(EXTRACT PROVIDED begins)

Manning not guilty of aiding the enemy; guilty of other charges

Bradley Manning
Bradley Manning

A military judge has found Pfc. Bradley Manning, accused of the largest leak of classified information in U.S. history, not guilty of aiding the enemy – a charge that would have carried a maximum sentence of life in prison.

Manning was also found not guilty of unauthorized possession of information relating to national defense.

He was found guilty of most of the remaining charges against him, with the judge accepting some of the guilty pleas he made previously to lesser charges.

The sentencing phase of the court-martial is expected to begin Wednesday.

He could be sentenced to up to 20 years behind bars on some of the other charges.

Manning already has spent three years in custody.

Whether Manning is a whistle-blower or a traitor to his country has been hotly debated.

Authorities accused him of delivering three-quarters of a million pages of classified documents and videos to the secret-sharing site WikiLeaks, which has never confirmed the soldier was the source of its information. The material covered numerous aspects of U.S. military strategy in Iraq, gave what some called a ground view of events in the Afghanistan war and revealed the inner workings of U.S. State Department diplomacy in leaked cables.

The verdict is “historic,” said Elizabeth Goitein, a co-director of the non-partisan Liberty and National Security Program at the Brennan Center for Justice.

“The judge rejected the government’s argument that Manning, by virtue of his training as an intelligence officer, must have known that the information he disclosed was likely to reach al Qaeda,” Goitein said in a written statement. “But she also ruled that Manning had reason to believe his disclosures could harm the U.S., even if that was not his goal.”

When he entered his guilty pleas on the lesser charges this year, Manning spent more than an hour in court reading a statement about why he leaked the information.

He said the information he passed on “upset” or “disturbed” him, but there was nothing he thought would harm the United States if it became public. Manning said he thought the documents were old and the situations they referred to had changed or ended.

“I believed if the public was aware of the data, it would start a public debate of the wars,” he said during his court-martial. He was “depressed about the situation there,” meaning Iraq, where he was stationed as an intelligence analyst.

The young soldier from a small town in Oklahoma said that he first tried to give the information to The Washington Post, but a reporter there didn’t seem like she took him seriously.

He left a voice mail for The New York Times and sent an e-mail to the newspaper but, he says, he didn’t hear back.

So, he said, he decided to give the information to WikiLeaks.

At some point, according to a California hacker Adrian Lamo, who says he communicated via instant messaging with Manning, the soldier confessed to possessing sensitive documents.

Shortly after alleged texts between Manning and Lamo were published in 2010, Lamo spoke to CNN.

He said he turned Manning in to authorities. His reason?

“… it seemed incomprehensible that someone could leak that massive amount of data and not have it endanger human life,” Lamo said. “If I had acted for my own comfort and convenience and sat on my hands with that information, and I had endangered national security … I would have been the worst kind of coward.”

As Manning’s court case dragged on, in December 2011 his defense argued that the military didn’t heed warning signs that the soldier was falling apart mentally.

A few months before Manning was arrested, Army command referred him to a psychologist for evaluation because he appeared to be “under considerable stress” and “did not appear to have any social support system and seemed hypersensitive to any criticism” and “was potentially a danger to himself and others.”

(EXTRACT PROVIDED ends)
(SUPPLIED DATA begins)

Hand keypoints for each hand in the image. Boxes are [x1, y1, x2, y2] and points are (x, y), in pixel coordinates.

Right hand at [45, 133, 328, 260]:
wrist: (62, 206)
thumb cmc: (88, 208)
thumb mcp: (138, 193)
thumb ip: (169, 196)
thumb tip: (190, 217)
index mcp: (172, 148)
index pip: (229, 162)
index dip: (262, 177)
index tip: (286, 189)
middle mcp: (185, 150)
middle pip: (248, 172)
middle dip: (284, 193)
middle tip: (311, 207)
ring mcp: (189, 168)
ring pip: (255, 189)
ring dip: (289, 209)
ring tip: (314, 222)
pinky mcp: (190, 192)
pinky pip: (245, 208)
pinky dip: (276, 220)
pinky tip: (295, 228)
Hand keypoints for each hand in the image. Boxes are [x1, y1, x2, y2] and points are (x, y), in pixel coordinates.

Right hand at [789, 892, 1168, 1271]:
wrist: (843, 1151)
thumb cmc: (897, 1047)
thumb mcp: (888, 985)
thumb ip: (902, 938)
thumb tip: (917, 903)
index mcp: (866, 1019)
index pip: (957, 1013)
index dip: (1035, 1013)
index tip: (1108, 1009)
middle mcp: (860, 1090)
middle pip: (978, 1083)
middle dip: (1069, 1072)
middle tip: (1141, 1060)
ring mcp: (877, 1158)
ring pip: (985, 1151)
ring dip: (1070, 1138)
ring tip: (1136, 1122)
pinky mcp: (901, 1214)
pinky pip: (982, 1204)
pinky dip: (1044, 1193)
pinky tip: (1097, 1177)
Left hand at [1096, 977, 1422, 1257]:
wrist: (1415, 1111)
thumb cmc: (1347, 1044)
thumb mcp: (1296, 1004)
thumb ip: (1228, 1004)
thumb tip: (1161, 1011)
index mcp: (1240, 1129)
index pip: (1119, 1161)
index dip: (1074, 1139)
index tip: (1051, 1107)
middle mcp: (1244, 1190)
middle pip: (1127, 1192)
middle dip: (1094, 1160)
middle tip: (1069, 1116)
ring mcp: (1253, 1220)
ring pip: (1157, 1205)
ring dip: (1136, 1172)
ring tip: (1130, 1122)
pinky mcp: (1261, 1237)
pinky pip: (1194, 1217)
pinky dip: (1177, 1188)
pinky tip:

(SUPPLIED DATA ends)

▸ **TASK LIST**:
**1)** Reproduce the Manning verdict report starting at "He was found" and ending at "been hotly debated.", substituting "Thursday" for "Wednesday".
**2)** List every country named in the Manning verdict report.
The material has no connection to the Manning verdict report.

▸ **ANSWERS TO THE EXERCISE**:
**1)**
He was found guilty of most of the remaining charges against him, with the judge accepting some of the guilty pleas he made previously to lesser charges.

The sentencing phase of the court-martial is expected to begin Thursday.

He could be sentenced to up to 20 years behind bars on some of the other charges.

Manning already has spent three years in custody.

Whether Manning is a whistle-blower or a traitor to his country has been hotly debated.

**2)**
- United States (U.S.)
- Iraq
- Afghanistan